Plumb Squirrely for Squirrels
When I was a kid, we had one of those homemade 55-gallon-drum barbeque pits, and on many-a-Sunday growing up, we’d have some great family barbeques. The barbeque meat was usually pretty standard fare, but one day, a friend of ours came over with some squirrels and threw them on the pit. I had never heard of anyone eating squirrel. I remember lifting the lid and seeing them on the expanded metal cooking surface and thinking they looked like rats. I tried one, but didn’t like it. Then, the friend started talking about the great squirrel hunt he’d had back home the weekend before. Where was home? East Texas.
In 44 counties in East Texas, squirrel hunting is a huge deal. There’s even a special season, with a bag limit and everything, which starts on Oct. 1 and runs through Feb. 22. There’s a Youth-Only season Sept. 26-28 and an additional opportunity to hunt them from May 1-31. In case you’re wondering about the other 210 counties in the state, there’s a season for them too – it’s year-round with no bag limit.
And that bring us to this week’s tale; a squirrel tale, if you will, courtesy of Retired Game Warden Milton “Bubba” Vincent. For a time, Bubba was stationed on the Texas/Louisiana border in Newton County. For three years running, he and his partner, the late Jack Chancey, had heard about a hunter from Louisiana who would slip over the border a week or two before squirrel season opened and trespass onto a hunting club to hunt.
One morning about two weeks before the season opened, Jack and Bubba heard shots on the hunting club property, figured it was their guy, and decided to creep down on him. They got real close to him and announced themselves, “State Game Wardens!” Without hesitation, the guy started running. The only problem was that he wasn’t very fast and he kind of had a limp. It didn’t take long before Jack and Bubba were running next to him with a warden on each side.
Bubba grabbed the shotgun, and Jack grabbed the poacher. Then they all three went to the ground. The guy never struck at the wardens; he just rolled around in the mud and the leaves and tried to squirm away so he could limp-run his way out of his predicament. However, his hopes were dashed as soon as he was handcuffed.
Jack and Bubba took the guy into town to see the justice of the peace.

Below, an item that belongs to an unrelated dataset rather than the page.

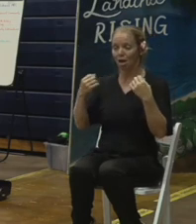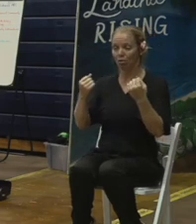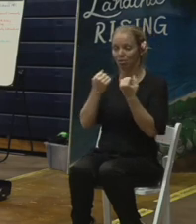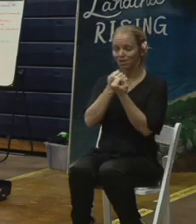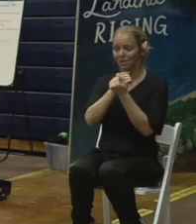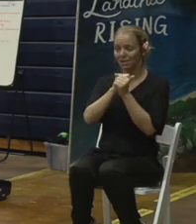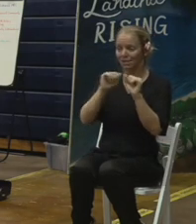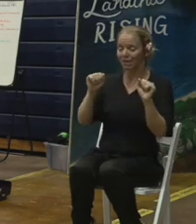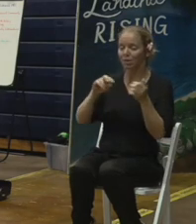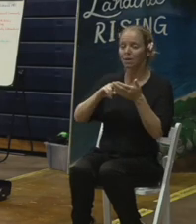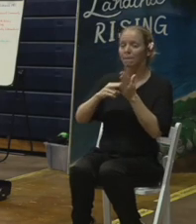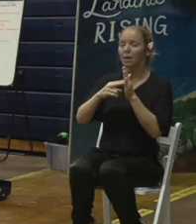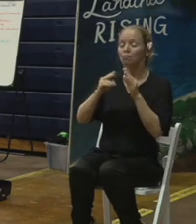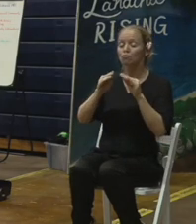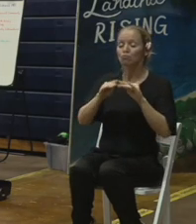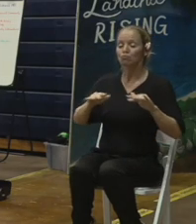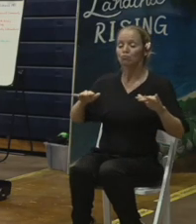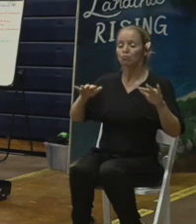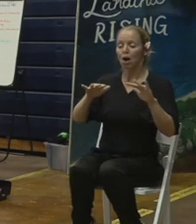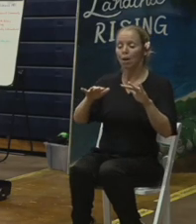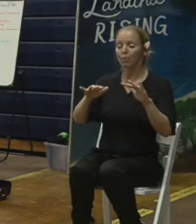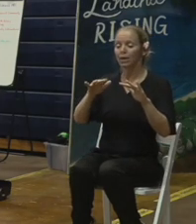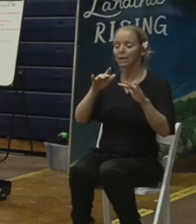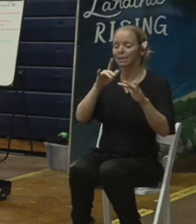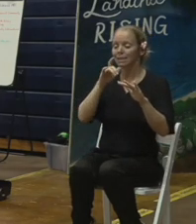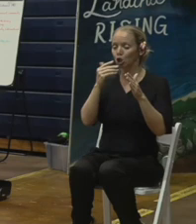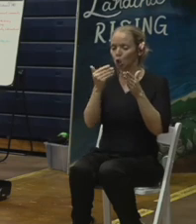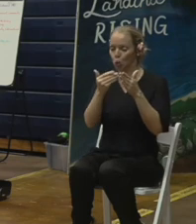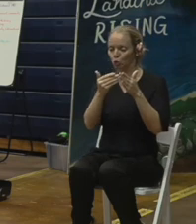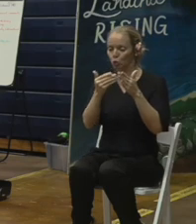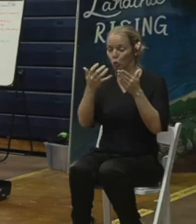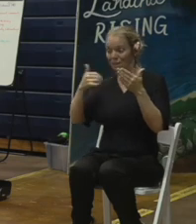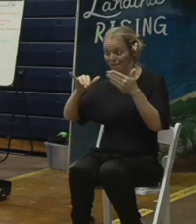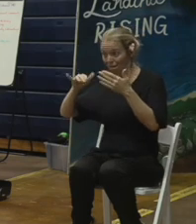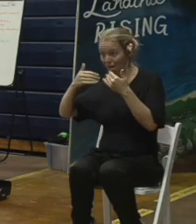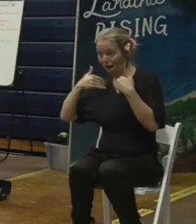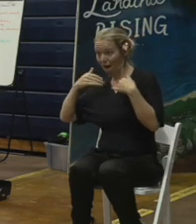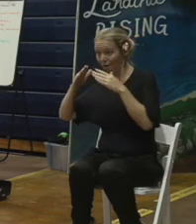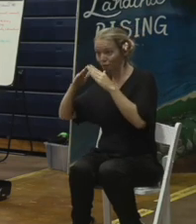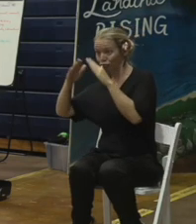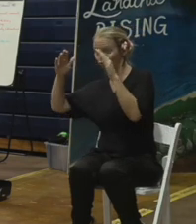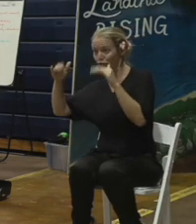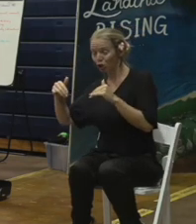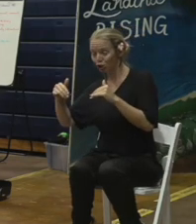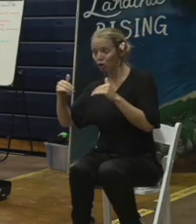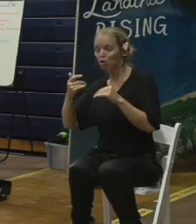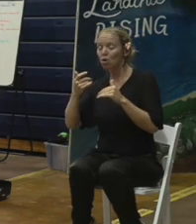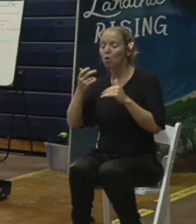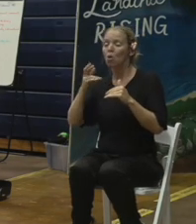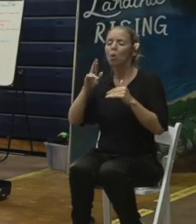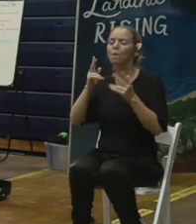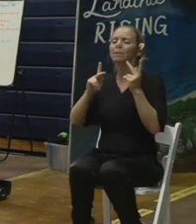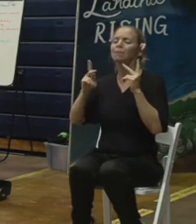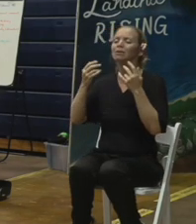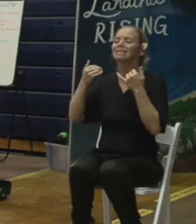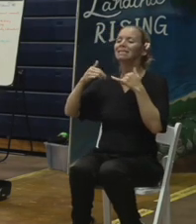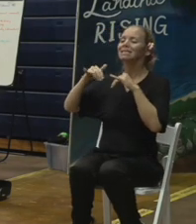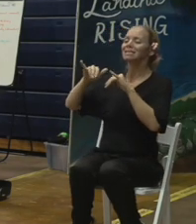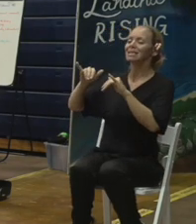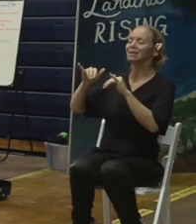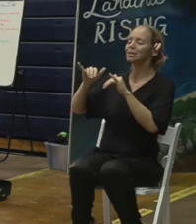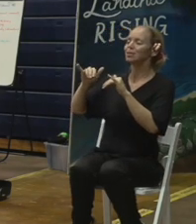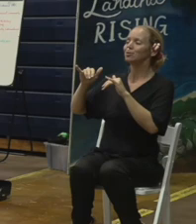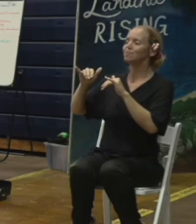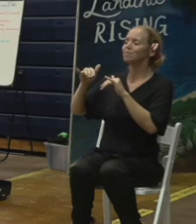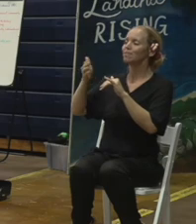structures to parts of Lahaina that people you know are currently residing or could reside in the near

He was charged with hunting squirrel in a closed season and trespassing. The wardens didn’t charge him with evading arrest, mostly because a lot of folks back then would run when they saw game wardens. It was just part of the game. The judge assessed a fine, and the guy paid it on the spot. He then went on to tell the judge about what good game wardens Jack and Bubba were because they were the only ones who had ever caught him. He then posited that they might not have caught him this time if he hadn’t of had a bad hip. Then he said, “I’m hungry. Let’s go get breakfast.”
So, Jack and Bubba took the guy to the only café in town and broke bread with their law breaker. When asked why he had done what he did, the guy said, “I passed up a limit of squirrels before I crossed the river. I just like hunting in Texas. I quit when the season starts.” He then proceeded to tell everyone in the café about what good game wardens they had in Newton County.
Though the guy offered to buy, the wardens refused, and after breakfast, everyone went on about their ways. Yep – some folks are plumb squirrely for squirrels.